Sergei Ivanovich Moshchenko (Russian Cyrillic: Сергей Иванович Мощенко; born January 12, 1954, in Naro-Fominsky District, Moscow Oblast, RSFSR) is a retired cosmonaut. Moshchenko retired before being assigned to a spaceflight to the International Space Station.

==Biography==
Moshchenko graduated from the Moscow Aviation Institute in 1980 with a degree in mechanical engineering. Although he began his studies in 1972, he was called into active duty in the Russian Air Force (VVS) from 1973 to 1975. He achieved the rank of senior lieutenant in the VVS reserve in 1984.

After graduation, Moshchenko began working as an engineer at the Khrunichev State Research and Production Space Center, working on projects related to the Salyut and Mir space stations. During his employment with Khrunichev, Moshchenko developed space-related technologies for which he has patents. He continued his work with the Khrunichev after having been selected as a cosmonaut.

Moshchenko was selected as a cosmonaut on September 19, 1997, and completed training on December 1, 1999, when he became a test cosmonaut.
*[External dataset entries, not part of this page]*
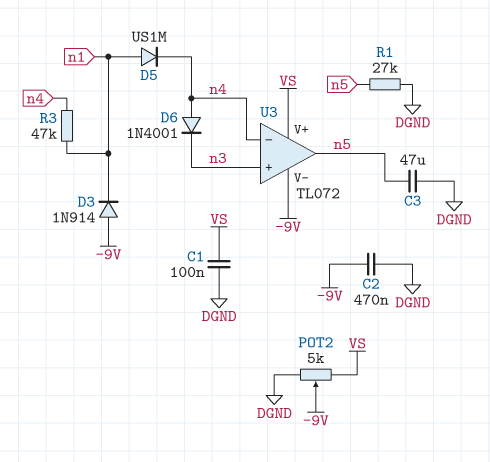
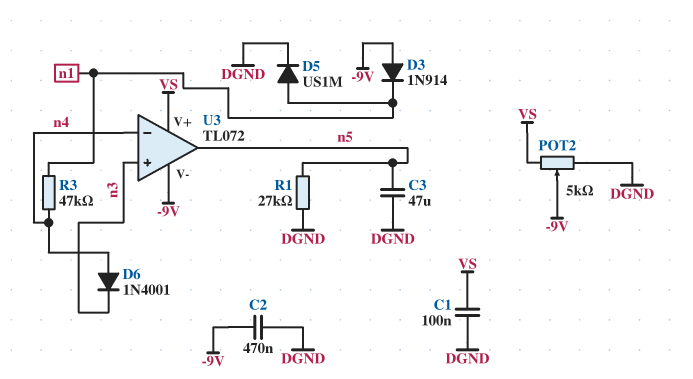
D5: diode US1M (A n1, K n4) -> diode US1M (A n1, K DGND)

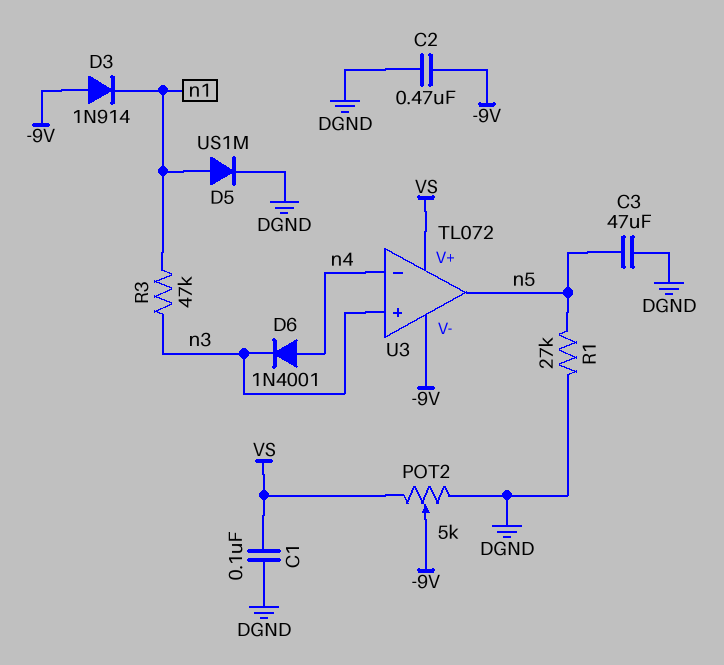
R3: 47k (n1, n4) -> 47k (n1, n3)

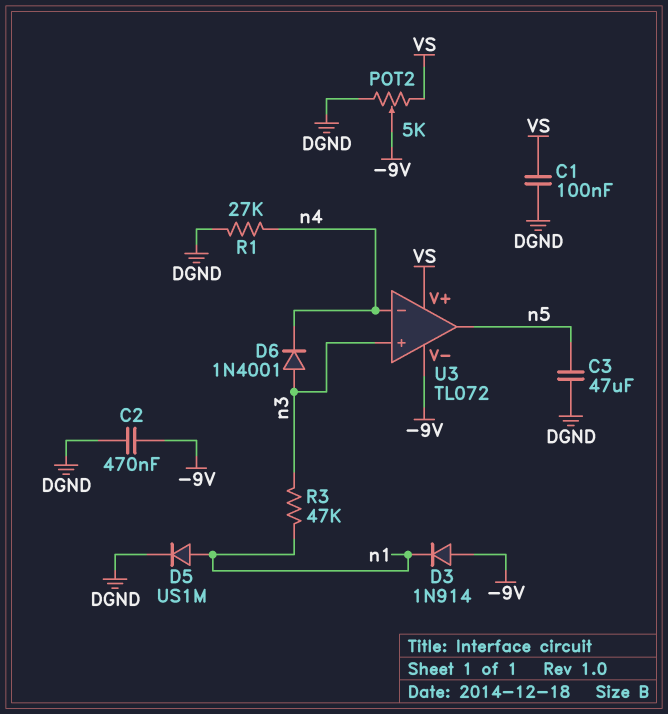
D6: diode 1N4001 (A n4, K n3) -> diode 1N4001 (A n3, K n4)
R1: 27k (DGND, n5) -> 27k (DGND, n4)

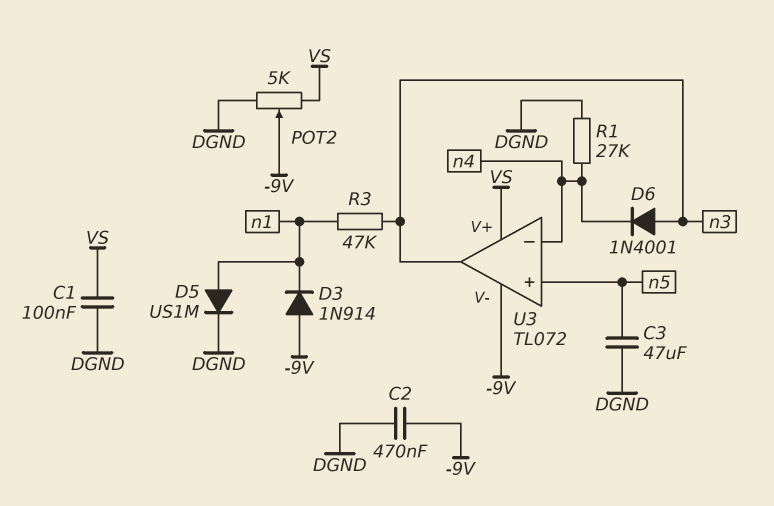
U3 pin in+: n3 -> n5
U3 pin out: n5 -> n3

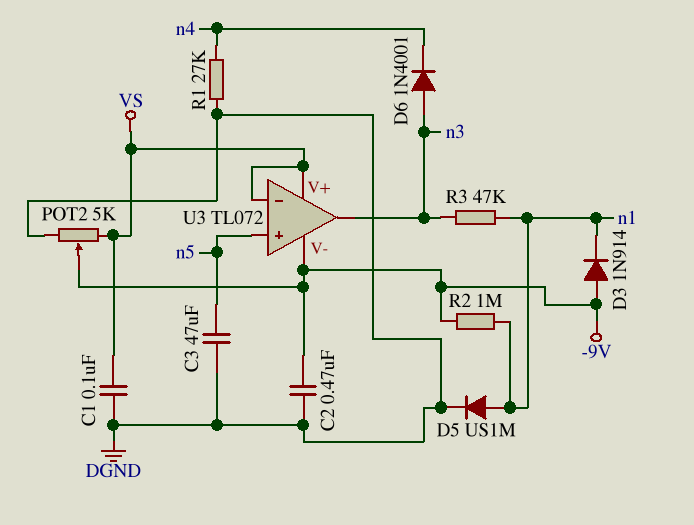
R2: none -> 1M (-9V, n1)
U3 pin in-: n4 -> VS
On October 19, 2000, Moshchenko was selected for the Expedition 7 mission to the International Space Station in 2003 alongside commander Yuri Malenchenko and flight engineer Ed Lu; however, he was removed from the mission and Aleksandr Kaleri was selected in his place on October 1, 2002. Due to the reduction in crew size due to the Space Shuttle Columbia disaster, Kaleri did not fly on this mission and only Malenchenko and Lu traveled to orbit.

Moshchenko had not been selected as a member of a subsequent resident crew on the International Space Station and retired from the cosmonaut corps on May 25, 2009.